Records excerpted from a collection
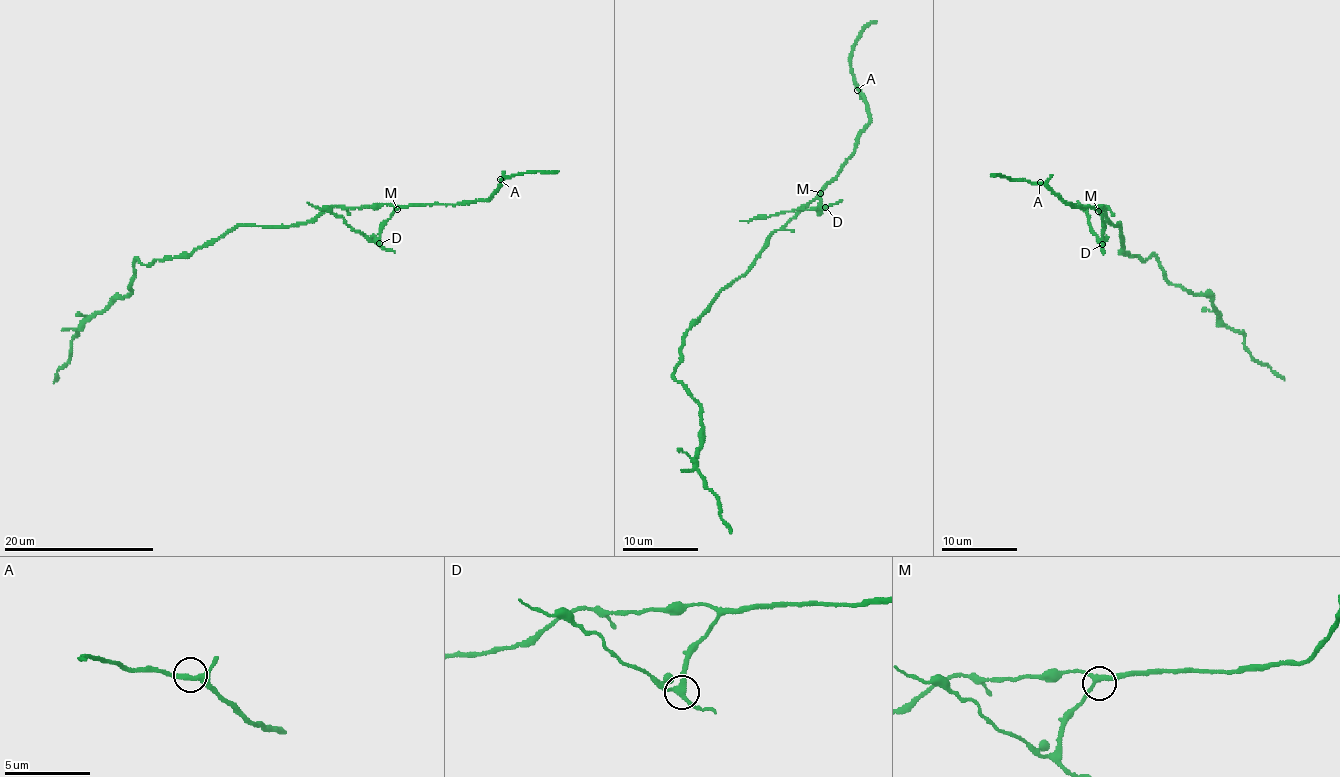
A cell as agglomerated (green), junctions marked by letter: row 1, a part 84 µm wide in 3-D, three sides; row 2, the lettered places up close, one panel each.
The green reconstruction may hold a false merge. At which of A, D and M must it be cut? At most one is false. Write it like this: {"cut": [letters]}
{"cut": ["D"]}

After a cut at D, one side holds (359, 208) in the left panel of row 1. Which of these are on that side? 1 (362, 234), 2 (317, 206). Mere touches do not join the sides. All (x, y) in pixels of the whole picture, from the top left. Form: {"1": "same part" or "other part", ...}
{"1": "other part", "2": "other part"}

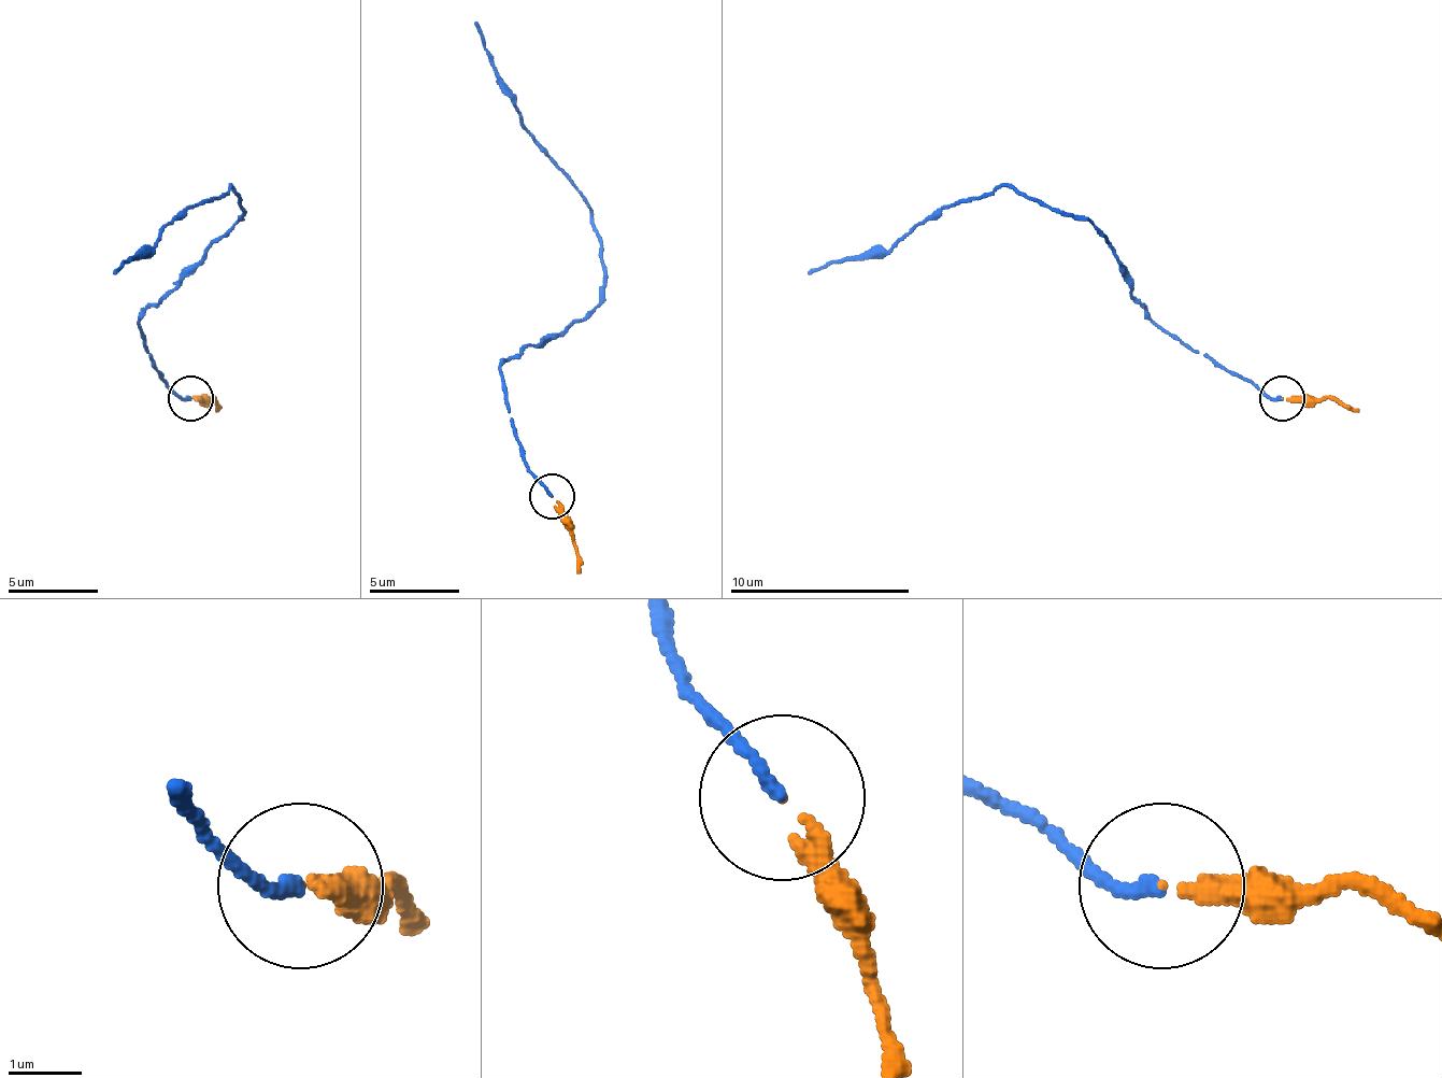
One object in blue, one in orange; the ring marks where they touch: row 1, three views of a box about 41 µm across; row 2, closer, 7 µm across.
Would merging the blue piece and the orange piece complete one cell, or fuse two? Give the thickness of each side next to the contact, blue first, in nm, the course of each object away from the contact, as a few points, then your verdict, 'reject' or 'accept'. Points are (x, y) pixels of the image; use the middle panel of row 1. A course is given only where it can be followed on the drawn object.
170 nm thick on the blue side, 200 nm on the other; blue runs (551, 497), (514, 434), (501, 367), (569, 330), (600, 299), (604, 267), (582, 190), (510, 100), (474, 24); orange runs (551, 497), (573, 538), (582, 575); accept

— Task —
Each entry above should be printed again word for word, with any picture dropped.

— Result —
A cell as agglomerated (green), junctions marked by letter: row 1, a part 84 µm wide in 3-D, three sides; row 2, the lettered places up close, one panel each.
The green reconstruction may hold a false merge. At which of A, D and M must it be cut? At most one is false. Write it like this: {"cut": [letters]}
{"cut": ["D"]}

After a cut at D, one side holds (359, 208) in the left panel of row 1. Which of these are on that side? 1 (362, 234), 2 (317, 206). Mere touches do not join the sides. All (x, y) in pixels of the whole picture, from the top left. Form: {"1": "same part" or "other part", ...}
{"1": "other part", "2": "other part"}

One object in blue, one in orange; the ring marks where they touch: row 1, three views of a box about 41 µm across; row 2, closer, 7 µm across.
Would merging the blue piece and the orange piece complete one cell, or fuse two? Give the thickness of each side next to the contact, blue first, in nm, the course of each object away from the contact, as a few points, then your verdict, 'reject' or 'accept'. Points are (x, y) pixels of the image; use the middle panel of row 1. A course is given only where it can be followed on the drawn object.
170 nm thick on the blue side, 200 nm on the other; blue runs (551, 497), (514, 434), (501, 367), (569, 330), (600, 299), (604, 267), (582, 190), (510, 100), (474, 24); orange runs (551, 497), (573, 538), (582, 575); accept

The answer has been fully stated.